(Prompt): Can you write out every line of text in the material below word for word, leaving the pictures out of your answer?

(Available data):
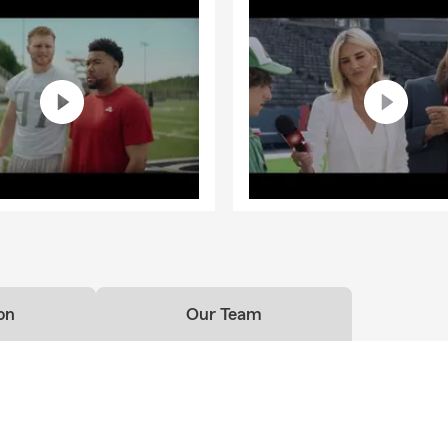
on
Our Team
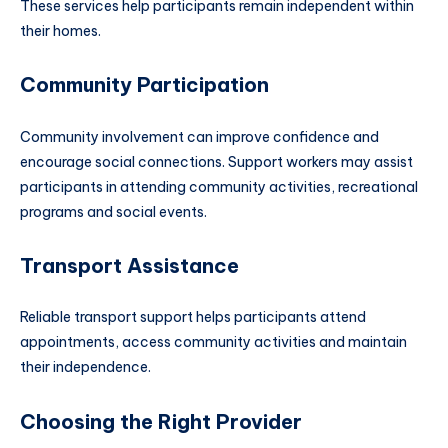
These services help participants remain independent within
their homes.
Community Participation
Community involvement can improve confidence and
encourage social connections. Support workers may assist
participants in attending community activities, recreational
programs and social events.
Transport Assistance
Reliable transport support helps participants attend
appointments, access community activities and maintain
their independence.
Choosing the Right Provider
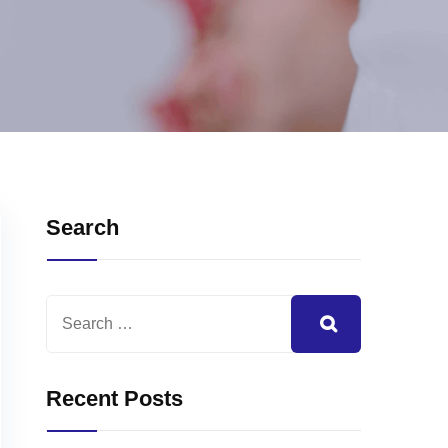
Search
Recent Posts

(Exercise result):
on
Our Team
These services help participants remain independent within
their homes.
Community Participation
Community involvement can improve confidence and
encourage social connections. Support workers may assist
participants in attending community activities, recreational
programs and social events.
Transport Assistance
Reliable transport support helps participants attend
appointments, access community activities and maintain
their independence.
Choosing the Right Provider
Search
Recent Posts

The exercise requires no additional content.